Both GPF and PPF are the types of provident, however, there is a difference between the two. Let’s understand the difference between GPF and PPF:-

Particulars General Provident Fund (GPF) Public Provident Fund (PPF)
EligibilityOnly government employees can open GPF fund Any Indian citizen can open the PPF account
Lock-in periodTill retirement 15 years
Interest rate 7.1% 7.10%
Tax benefitsYes, tax benefits can be availed under Section 80C of Income Tax Act, 1961 Yes, tax benefits can be availed under Section 80C of Income Tax Act, 1961


How do GPF Funds work?

GPF funds work in a way that a government employee can save a certain amount into the GPF account with savings they also earn interest on the same and they get the total amount at retirement.

What is the maximum limit of GPF deduction?

An employee can contribute the maximum of his/her 100% salary into the general provident fund.

What is the minimum limit of GPF fund deduction?

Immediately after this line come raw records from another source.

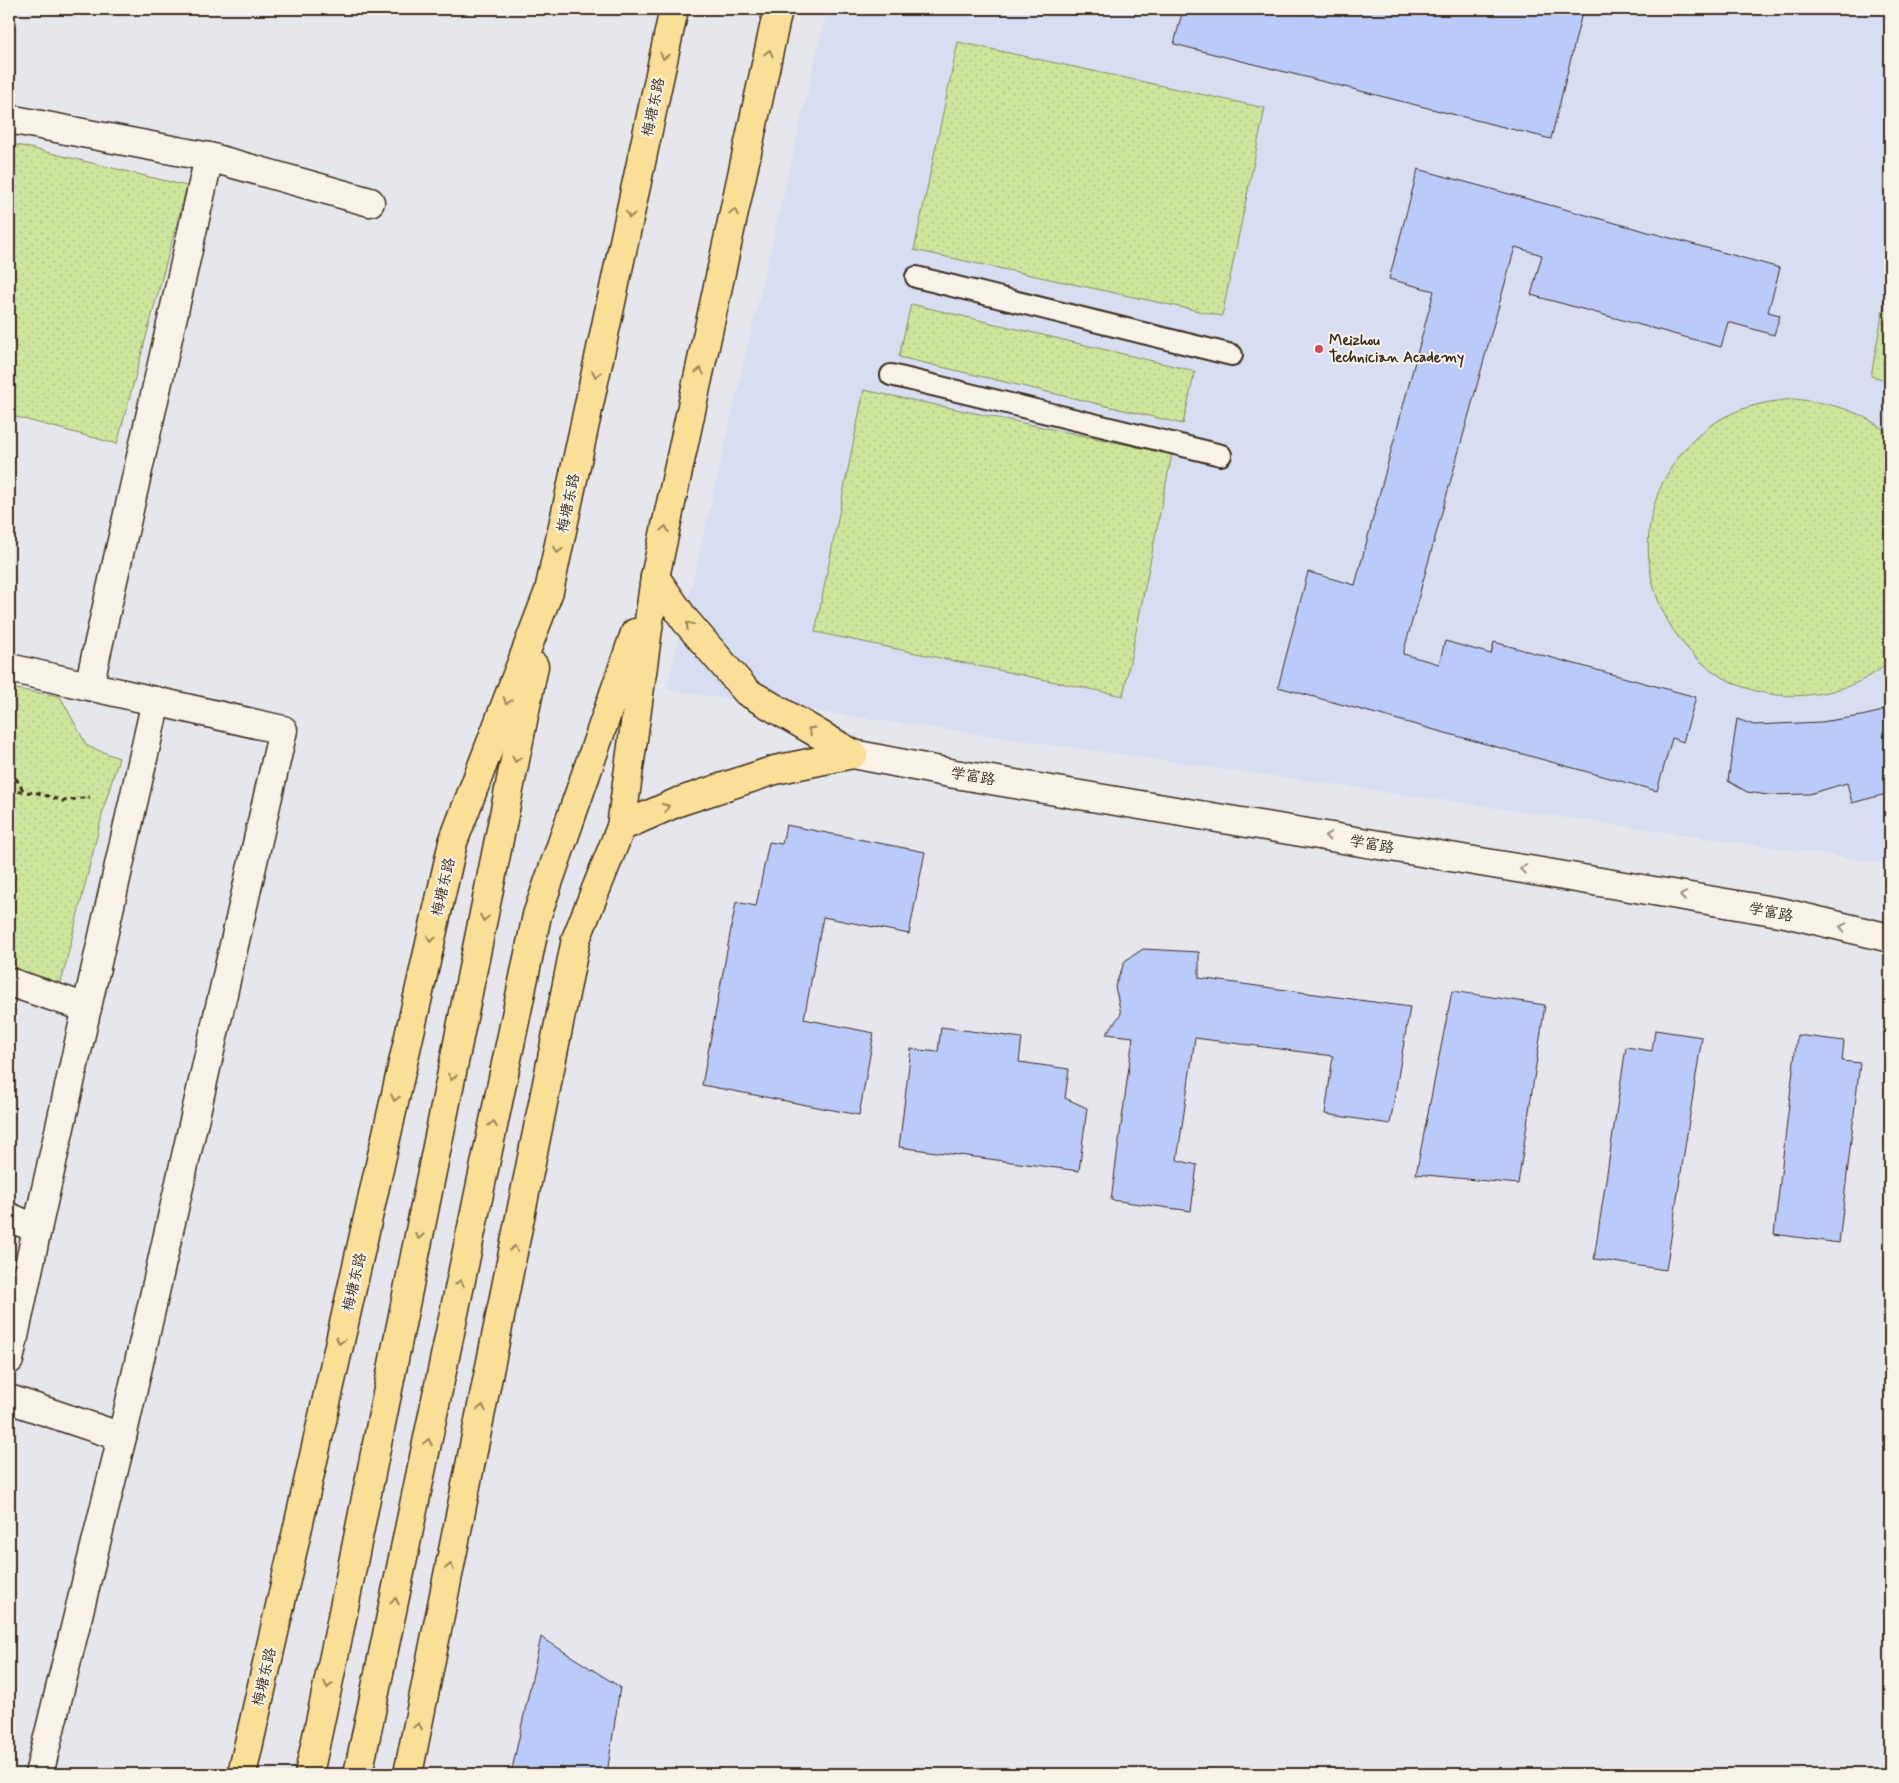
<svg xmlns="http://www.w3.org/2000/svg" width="1899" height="1783" font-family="Mynerve,'LXGW WenKai TC',sans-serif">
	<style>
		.built { fill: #d8def1 }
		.grass { fill: url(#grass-dots); stroke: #84885d }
		.building { fill: #bacafa; stroke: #3b2a1e }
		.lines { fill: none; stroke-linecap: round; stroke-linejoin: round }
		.service-casing { stroke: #3b2a1e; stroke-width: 24 }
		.minor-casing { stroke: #3b2a1e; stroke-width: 31 }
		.tertiary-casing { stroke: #3b2a1e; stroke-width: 31 }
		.primary-casing { stroke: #3b2a1e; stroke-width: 31 }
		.path { stroke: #3b2a1e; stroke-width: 3; stroke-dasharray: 5 4; stroke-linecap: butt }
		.service { stroke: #f7f3e8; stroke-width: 20 }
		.minor { stroke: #f7f3e8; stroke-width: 28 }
		.tertiary { stroke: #f7f3e8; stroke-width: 28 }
		.primary { stroke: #fbdf96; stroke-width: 28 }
		.oneway { stroke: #9b845a }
		.oneway2 { stroke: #998e83 }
		.poi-dot { fill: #d1495b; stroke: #f7f3e8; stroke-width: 2 }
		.labels { text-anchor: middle; stroke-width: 4; stroke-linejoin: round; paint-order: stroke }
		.street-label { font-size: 15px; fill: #3b2a1e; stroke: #f7f3e8 }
		.poi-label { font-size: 15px; font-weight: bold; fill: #3b2a1e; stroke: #f7f3e8; text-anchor: start }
	</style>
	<defs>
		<pattern id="grass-dots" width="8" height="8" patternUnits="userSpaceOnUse" patternTransform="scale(1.25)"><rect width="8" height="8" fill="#cde69c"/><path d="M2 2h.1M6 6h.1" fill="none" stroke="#b1c586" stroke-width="1.8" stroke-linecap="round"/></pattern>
	</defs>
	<rect width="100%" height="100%" fill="#e5e7ed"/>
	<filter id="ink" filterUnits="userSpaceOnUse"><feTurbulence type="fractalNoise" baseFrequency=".02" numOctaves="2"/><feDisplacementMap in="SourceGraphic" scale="10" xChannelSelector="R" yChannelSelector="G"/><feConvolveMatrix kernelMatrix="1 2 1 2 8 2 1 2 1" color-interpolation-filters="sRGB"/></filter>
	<g filter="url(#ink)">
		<path class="built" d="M827,9h1063v855l-1223,-174z"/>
		<g class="grass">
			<path d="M958,42l307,66 -43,208 -308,-66z"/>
			<path d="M9,143l178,43 -70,258 -108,-29z"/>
			<path d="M1889,277h1v104l-19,-5z"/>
			<path d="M911,304l284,67 -12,53 -284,-67z"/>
			<path d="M864,390l308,64 -49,242 -308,-64z"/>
			<path d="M1794,399c37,4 68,11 96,36v226c-23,21 -52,31 -82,34 -125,13 -204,-132 -133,-233 14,-21 36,-40 60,-50 19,-8 38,-11 59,-13z"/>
			<path d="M9,688l51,8 27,50 32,12 -14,45 -44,180 -22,-5 -30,-11z"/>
		</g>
		<g class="building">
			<path d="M1183,9h400l-32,130 -377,-95z"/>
			<path d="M1418,169l362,99 -12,44 12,3 -6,20 -46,-13 -7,25 -190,-52 11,-40 -27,-8 -112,407 36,10 6,-23 46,13 3,-12 202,55 -13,45 -11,-4 -15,53 -379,-104 30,-115 47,13 79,-294 -45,-12z"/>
			<path d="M1890,706v87l-38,10 -5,-20 -38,11 -41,1 -21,-3 -19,-11 9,-62 17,6 67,-3 40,-6 18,-4z"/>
			<path d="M786,825l139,27 -16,82 -86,-17 -19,102 70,14 -15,82 -157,-30 34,-183 20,4 13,-64 13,2z"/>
			<path d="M1143,949l56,3v26l211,29 -20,117 -65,-10 8,-58 -138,-18 -18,122 20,5 -6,46 -80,-11 22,-163 -27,-3 15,-20 -6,-28 10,-25z"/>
			<path d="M1452,991l93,14 -27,179 -102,-10z"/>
			<path d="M941,1027l81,11 -3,24 50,7 -4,29 22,10 -8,63 -180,-24 12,-98 27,3z"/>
			<path d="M1655,1030l47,7 -36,233 -72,-11 32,-212 26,4z"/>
			<path d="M1797,1035l47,6 -2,20 18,2 -21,180 -65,-9z"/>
			<path d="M541,1637l79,50 -13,87h-96z"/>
		</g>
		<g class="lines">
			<g class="service-casing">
				<g id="service">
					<path d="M916,277l316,78"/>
					<path d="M891,375l330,80"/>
				</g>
			</g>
			<g class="minor-casing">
				<g id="minor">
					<path d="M9,119l200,38 161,45"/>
					<path d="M9,668l274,62 -161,707 -83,337"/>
					<path d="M89,686l120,-529"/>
					<path d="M9,982l78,26"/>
					<path d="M9,1217l28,12"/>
					<path d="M9,1360l28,-131 119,-528"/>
					<path d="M9,1399l113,38"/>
				</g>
			</g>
			<g class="tertiary-casing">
				<path id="tertiary" d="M853,754l102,20 830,139 105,25"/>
			</g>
			<g class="primary-casing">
				<g id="primary">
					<path d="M655,577l30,43 62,72 106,62"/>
					<path d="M621,827l57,-25 97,-32 78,-16"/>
					<path d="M242,1774l211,-932 96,-251 125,-582"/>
					<path d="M309,1774l29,-137 196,-971"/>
					<path d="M358,1774l179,-859 98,-282"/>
					<path d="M408,1774l168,-835 45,-112 34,-250 123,-568"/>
				</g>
			</g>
			<g class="path">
				<path d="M9,772l8,8 7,12"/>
				<path d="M9,791l29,2 25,8 27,-4"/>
			</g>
			<use href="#service" class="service"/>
			<use href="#minor" class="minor"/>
			<use href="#tertiary" class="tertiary"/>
			<use href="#primary" class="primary"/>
		</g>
		<defs><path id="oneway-chevron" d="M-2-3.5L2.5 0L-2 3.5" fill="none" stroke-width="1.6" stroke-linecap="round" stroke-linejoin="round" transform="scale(1.25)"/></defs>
		<g class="oneway">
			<use href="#oneway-chevron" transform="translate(769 53) rotate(-78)"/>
			<use href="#oneway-chevron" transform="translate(664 56) rotate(102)"/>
			<use href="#oneway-chevron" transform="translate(734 212) rotate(-78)"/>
			<use href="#oneway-chevron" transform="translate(630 215) rotate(102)"/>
			<use href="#oneway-chevron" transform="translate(700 371) rotate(-78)"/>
			<use href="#oneway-chevron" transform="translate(596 374) rotate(102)"/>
			<use href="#oneway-chevron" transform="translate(665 529) rotate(-78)"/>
			<use href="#oneway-chevron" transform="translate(558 550) rotate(102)"/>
			<use href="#oneway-chevron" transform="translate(689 625) rotate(-130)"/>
			<use href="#oneway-chevron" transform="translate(507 701) rotate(111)"/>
			<use href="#oneway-chevron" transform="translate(811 730) rotate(-150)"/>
			<use href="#oneway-chevron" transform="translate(516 759) rotate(101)"/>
			<use href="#oneway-chevron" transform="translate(666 807) rotate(-23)"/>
			<use href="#oneway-chevron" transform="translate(484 918) rotate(101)"/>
			<use href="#oneway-chevron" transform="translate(431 939) rotate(103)"/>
			<use href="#oneway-chevron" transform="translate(452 1077) rotate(101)"/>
			<use href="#oneway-chevron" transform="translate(395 1098) rotate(103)"/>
			<use href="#oneway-chevron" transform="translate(493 1124) rotate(-78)"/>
			<use href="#oneway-chevron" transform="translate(419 1236) rotate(101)"/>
			<use href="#oneway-chevron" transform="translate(514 1249) rotate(-79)"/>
			<use href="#oneway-chevron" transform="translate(460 1283) rotate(-78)"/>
			<use href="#oneway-chevron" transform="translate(340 1341) rotate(103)"/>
			<use href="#oneway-chevron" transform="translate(482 1408) rotate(-79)"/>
			<use href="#oneway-chevron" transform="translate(428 1442) rotate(-78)"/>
			<use href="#oneway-chevron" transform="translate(450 1567) rotate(-79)"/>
			<use href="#oneway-chevron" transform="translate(395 1601) rotate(-78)"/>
			<use href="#oneway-chevron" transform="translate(328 1685) rotate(102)"/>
			<use href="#oneway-chevron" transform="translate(418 1726) rotate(-79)"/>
		</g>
		<g class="oneway2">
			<use href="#oneway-chevron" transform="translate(1328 836) rotate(-170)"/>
			<use href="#oneway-chevron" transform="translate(1523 869) rotate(-170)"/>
			<use href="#oneway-chevron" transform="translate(1683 896) rotate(-170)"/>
			<use href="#oneway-chevron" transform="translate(1843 927) rotate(-167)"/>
		</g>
	</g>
	<circle class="poi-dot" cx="1319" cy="349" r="5"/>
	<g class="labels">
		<g class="street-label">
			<text transform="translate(653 107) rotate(-78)" y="5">梅塘东路</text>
			<text transform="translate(568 503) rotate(-78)" y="5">梅塘东路</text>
			<text transform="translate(973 776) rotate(10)" y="5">学富路</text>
			<text transform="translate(1372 844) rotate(10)" y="5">学富路</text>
			<text transform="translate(443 887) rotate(-77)" y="5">梅塘东路</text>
			<text transform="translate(1771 912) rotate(11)" y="5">学富路</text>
			<text transform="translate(354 1282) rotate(-77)" y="5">梅塘东路</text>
			<text transform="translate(264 1677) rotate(-77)" y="5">梅塘东路</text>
		</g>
		<g class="poi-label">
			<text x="1329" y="345">Meizhou<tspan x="1329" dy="17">Technician Academy</tspan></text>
		</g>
	</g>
	<rect width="1899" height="1783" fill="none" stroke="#f7f3e8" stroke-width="30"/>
	<rect x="15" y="15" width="1869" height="1753" fill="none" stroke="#3b2a1e" stroke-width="2" filter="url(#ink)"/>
</svg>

An employee has to contribute a minimum 6% salary into the general provident fund.

How to check GPF balance?

Every state has a different website for GPF, so to check you should login to your state’s GPF website and provide a GPF number, GPF series option, enter DOB and click on submit.

How do I get my GPF Account password?

To get the password for the GPF account, visit the state’s GPF website, click on Registered user and then click forgot password. A new window will open up, enter GPF number, GPF series option and name click submit. Then you will receive OTP on your registered mobile number then click provide the new password and click submit.